We only tried out a linear regression model in this analysis. Could it be the case that another predictive model would have done better?

Using a Single Training Dataset and Test Dataset

Recall how we fixed a random seed when we randomly selected the 80% of listings to be in our training dataset and the 20% of listings to be in our test dataset. We then used this randomly selected test dataset to base our decisions on what was the best model. We should be a bit wary of this.

Could it be the case that if we randomly selected a different 20% of observations for the test dataset, that our test dataset R^2 values for our candidate models may have been slightly different? Perhaps we might have even selected a different candidate model for our final model based on this difference.

In module 9 we will discuss how to deal with the nebulous random nature of creating a training and test dataset to evaluate how well a model might perform with new datasets.
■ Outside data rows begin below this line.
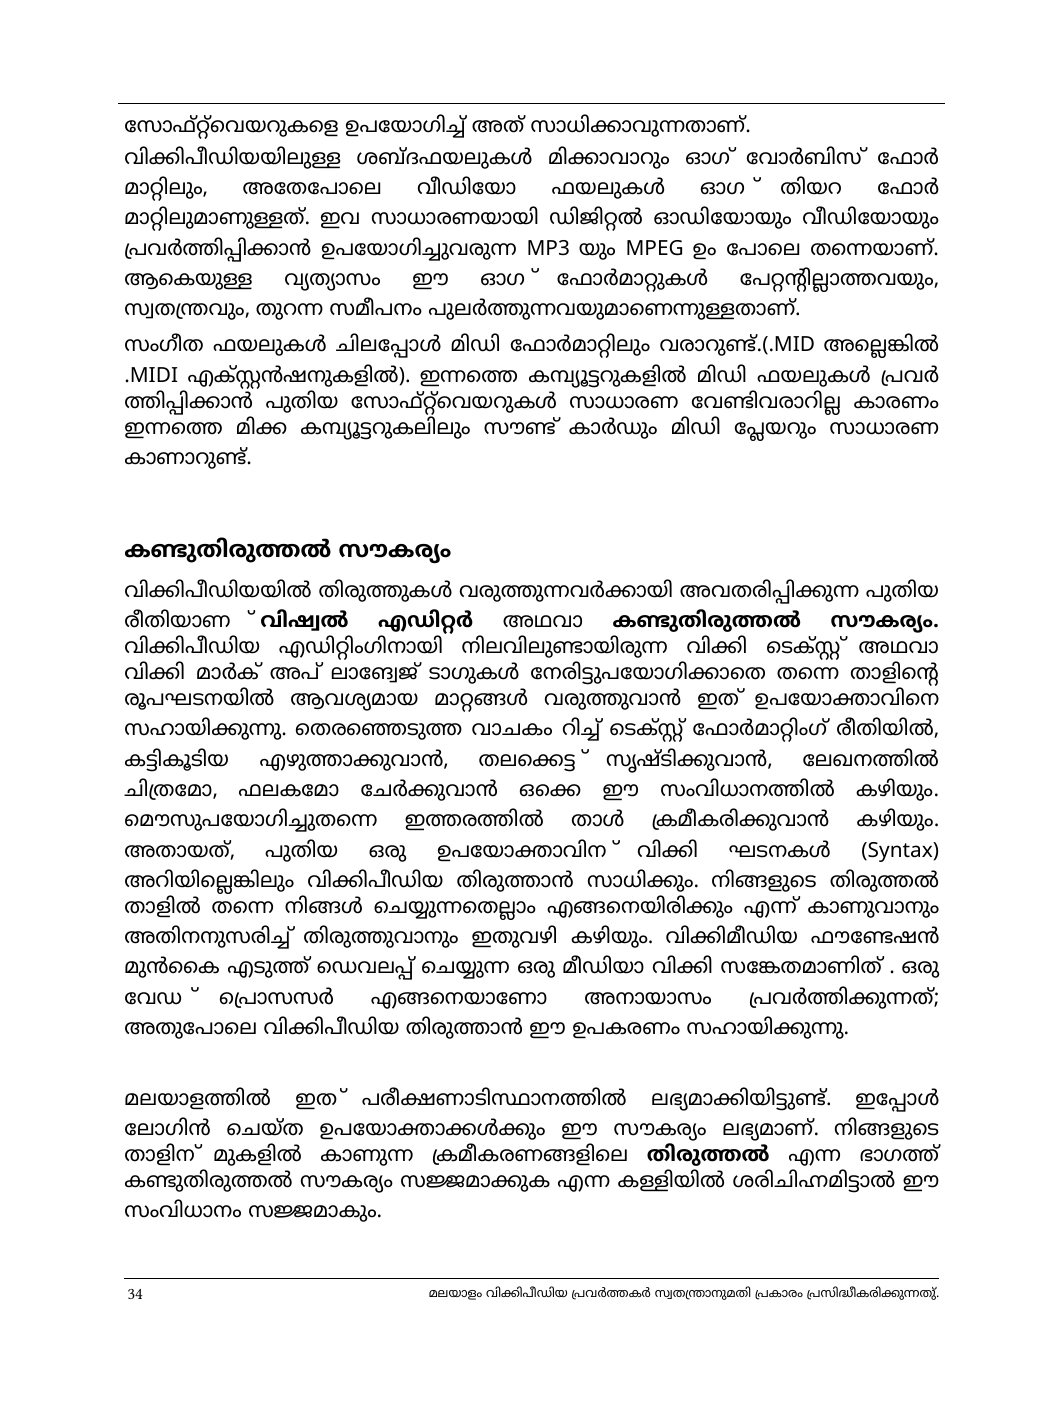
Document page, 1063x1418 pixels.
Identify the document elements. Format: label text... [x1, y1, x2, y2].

text വിക്കിപീഡിയയിലുള്ള ശബ്ദഫയലുകള്‍ മിക്കാവാറും ഓഗ് വോര്‍ബിസ് ഫോര്‍മാറ്റിലും, അതേപോലെ വീഡിയോ ഫയലുകള്‍ ഓഗ് തിയറ ഫോര്‍മാറ്റിലുമാണുള്ളത്. ഇവ സാധാരണയായി ഡിജിറ്റല്‍ ഓഡിയോയും വീഡിയോയും പ്രവര്‍ത്തിപ്പിക്കാന്‍ ഉപയോഗിച്ചുവരുന്ന MP3 യും MPEG ഉം പോലെ തന്നെയാണ്. ആകെയുള്ള വ്യത്യാസം ഈ ഓഗ് ഫോര്‍മാറ്റുകള്‍ പേറ്റന്റില്ലാത്തവയും, സ്വതന്ത്രവും, തുറന്ന സമീപനം പുലര്‍ത്തുന്നവയുമാണെന്നുള്ളതാണ്. [124, 146, 939, 324]
text സംഗീത ഫയലുകള്‍ ചിലപ്പോള്‍ മിഡി ഫോര്‍മാറ്റിലും വരാറുണ്ട്.(.MID അല്ലെങ്കില്‍ .MIDI എക്സ്റ്റന്‍ഷനുകളില്‍). ഇന്നത്തെ കമ്പ്യൂട്ടറുകളില്‍ മിഡി ഫയലുകള്‍ പ്രവര്‍ത്തിപ്പിക്കാന്‍ പുതിയ സോഫ്റ്റ്‌വെയറുകള്‍ സാധാരണ വേണ്ടിവരാറില്ല കാരണം ഇന്നത്തെ മിക്ക കമ്പ്യൂട്ടറുകലിലും സൗണ്ട് കാര്‍ഡും മിഡി പ്ലേയറും സാധാരണ കാണാറുണ്ട്. [124, 329, 939, 473]
subtitle കണ്ടുതിരുത്തൽ സൗകര്യം [124, 538, 939, 566]
text മലയാളത്തിൽ ഇത് പരീക്ഷണാടിസ്ഥാനത്തിൽ ലഭ്യമാക്കിയിട്ടുണ്ട്. ഇപ്പോൾ ലോഗിൻ ചെയ്ത ഉപയോക്താക്കൾക്കും ഈ സൗകര്യം ലഭ്യമാണ്. നിങ്ങളുടെ താളിന് മുകളിൽ കാണുന്ന ക്രമീകരണങ്ങളിലെ തിരുത്തൽ എന്ന ഭാഗത്ത് കണ്ടുതിരുത്തൽ സൗകര്യം സജ്ജമാക്കുക എന്ന കള്ളിയിൽ ശരിചിഹ്നമിട്ടാൽ ഈ സംവിധാനം സജ്ജമാകും. [124, 1083, 939, 1226]
text സോഫ്റ്റ്‌വെയറുകളെ ഉപയോഗിച്ച് അത് സാധിക്കാവുന്നതാണ്. [124, 110, 939, 140]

Subset of the Chicago Airbnb Population

Let's also not forget that our dataset that we used to train and test this model is not actually the complete population of all Chicago Airbnb listings from March 19, 2023. We filtered for only the top 5 most popular neighborhoods as well as just private room and whole house/apartment listings. Therefore if you wanted to predict the price of an Airbnb listing, say, that was not in one of these top 5 neighborhoods, you could not use this model.

Furthermore, of this filtered dataset, we further filtered out 9% of Airbnbs that had missing values. Unfortunately, if there exists any type of pattern to the "missingness" of observations in this dataset, then our model may not be as reliable for these types of observations that are more likely to have missing values.